----- Entries supplied
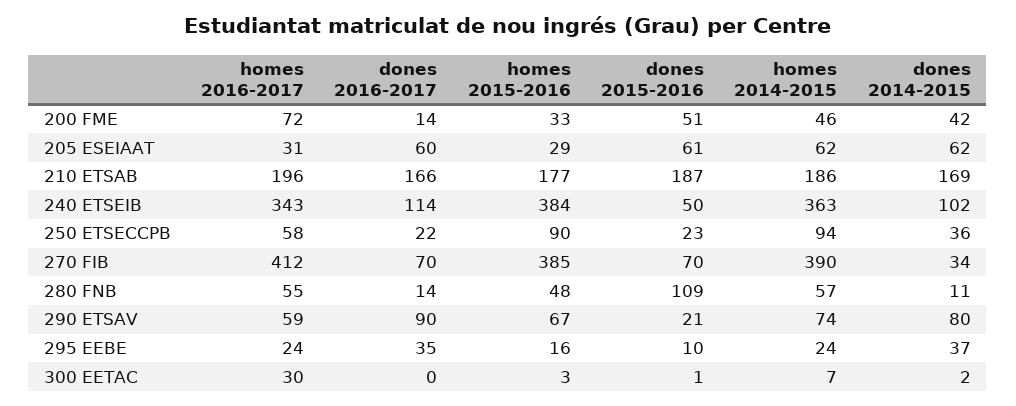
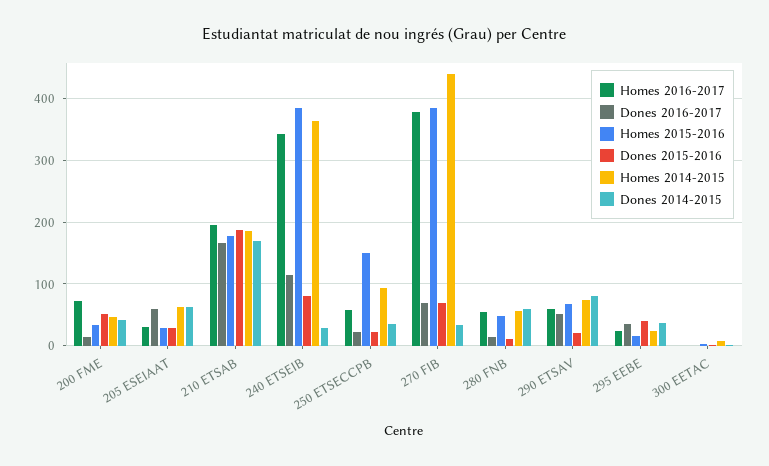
  {
    "homes 2016-2017": {
      "200 FME": 72,
      "205 ESEIAAT": 31,
      "210 ETSAB": 196,
      "240 ETSEIB": 343,
      "250 ETSECCPB": 58,
-     "270 FIB": 412,
+     "270 FIB": 380,
      "280 FNB": 55,
      "290 ETSAV": 59,
      "295 EEBE": 24,
-     "300 EETAC": 30
+     "300 EETAC": 0
    },
    "dones 2016-2017": {
      "200 FME": 14,
      "205 ESEIAAT": 60,
      "210 ETSAB": 166,
      "240 ETSEIB": 114,
      "250 ETSECCPB": 22,
      "270 FIB": 70,
      "280 FNB": 14,
-     "290 ETSAV": 90,
+     "290 ETSAV": 50,
      "295 EEBE": 35,
      "300 EETAC": 0
    },
    "homes 2015-2016": {
      "200 FME": 33,
      "205 ESEIAAT": 29,
      "210 ETSAB": 177,
      "240 ETSEIB": 384,
-     "250 ETSECCPB": 90,
+     "250 ETSECCPB": 150,
      "270 FIB": 385,
      "280 FNB": 48,
      "290 ETSAV": 67,
      "295 EEBE": 16,
      "300 EETAC": 3
    },
    "dones 2015-2016": {
      "200 FME": 51,
-     "205 ESEIAAT": 61,
+     "205 ESEIAAT": 30,
      "210 ETSAB": 187,
-     "240 ETSEIB": 50,
+     "240 ETSEIB": 80,
      "250 ETSECCPB": 23,
      "270 FIB": 70,
-     "280 FNB": 109,
+     "280 FNB": 10,
      "290 ETSAV": 21,
-     "295 EEBE": 10,
+     "295 EEBE": 40,
      "300 EETAC": 1
    },
    "homes 2014-2015": {
      "200 FME": 46,
      "205 ESEIAAT": 62,
      "210 ETSAB": 186,
      "240 ETSEIB": 363,
      "250 ETSECCPB": 94,
-     "270 FIB": 390,
+     "270 FIB": 440,
      "280 FNB": 57,
      "290 ETSAV": 74,
      "295 EEBE": 24,
      "300 EETAC": 7
    },
    "dones 2014-2015": {
      "200 FME": 42,
      "205 ESEIAAT": 62,
      "210 ETSAB": 169,
-     "240 ETSEIB": 102,
+     "240 ETSEIB": 30,
      "250 ETSECCPB": 36,
      "270 FIB": 34,
-     "280 FNB": 11,
+     "280 FNB": 60,
      "290 ETSAV": 80,
      "295 EEBE": 37,
      "300 EETAC": 2
    }
  }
----------
Work item:
Your task is a word-for-word transcription of the entries, leaving out all pictures.

Response to the exercise:
  {
    "homes 2016-2017": {
      "200 FME": 72,
      "205 ESEIAAT": 31,
      "210 ETSAB": 196,
      "240 ETSEIB": 343,
      "250 ETSECCPB": 58,
-     "270 FIB": 412,
+     "270 FIB": 380,
      "280 FNB": 55,
      "290 ETSAV": 59,
      "295 EEBE": 24,
-     "300 EETAC": 30
+     "300 EETAC": 0
    },
    "dones 2016-2017": {
      "200 FME": 14,
      "205 ESEIAAT": 60,
      "210 ETSAB": 166,
      "240 ETSEIB": 114,
      "250 ETSECCPB": 22,
      "270 FIB": 70,
      "280 FNB": 14,
-     "290 ETSAV": 90,
+     "290 ETSAV": 50,
      "295 EEBE": 35,
      "300 EETAC": 0
    },
    "homes 2015-2016": {
      "200 FME": 33,
      "205 ESEIAAT": 29,
      "210 ETSAB": 177,
      "240 ETSEIB": 384,
-     "250 ETSECCPB": 90,
+     "250 ETSECCPB": 150,
      "270 FIB": 385,
      "280 FNB": 48,
      "290 ETSAV": 67,
      "295 EEBE": 16,
      "300 EETAC": 3
    },
    "dones 2015-2016": {
      "200 FME": 51,
-     "205 ESEIAAT": 61,
+     "205 ESEIAAT": 30,
      "210 ETSAB": 187,
-     "240 ETSEIB": 50,
+     "240 ETSEIB": 80,
      "250 ETSECCPB": 23,
      "270 FIB": 70,
-     "280 FNB": 109,
+     "280 FNB": 10,
      "290 ETSAV": 21,
-     "295 EEBE": 10,
+     "295 EEBE": 40,
      "300 EETAC": 1
    },
    "homes 2014-2015": {
      "200 FME": 46,
      "205 ESEIAAT": 62,
      "210 ETSAB": 186,
      "240 ETSEIB": 363,
      "250 ETSECCPB": 94,
-     "270 FIB": 390,
+     "270 FIB": 440,
      "280 FNB": 57,
      "290 ETSAV": 74,
      "295 EEBE": 24,
      "300 EETAC": 7
    },
    "dones 2014-2015": {
      "200 FME": 42,
      "205 ESEIAAT": 62,
      "210 ETSAB": 169,
-     "240 ETSEIB": 102,
+     "240 ETSEIB": 30,
      "250 ETSECCPB": 36,
      "270 FIB": 34,
-     "280 FNB": 11,
+     "280 FNB": 60,
      "290 ETSAV": 80,
      "295 EEBE": 37,
      "300 EETAC": 2
    }
  }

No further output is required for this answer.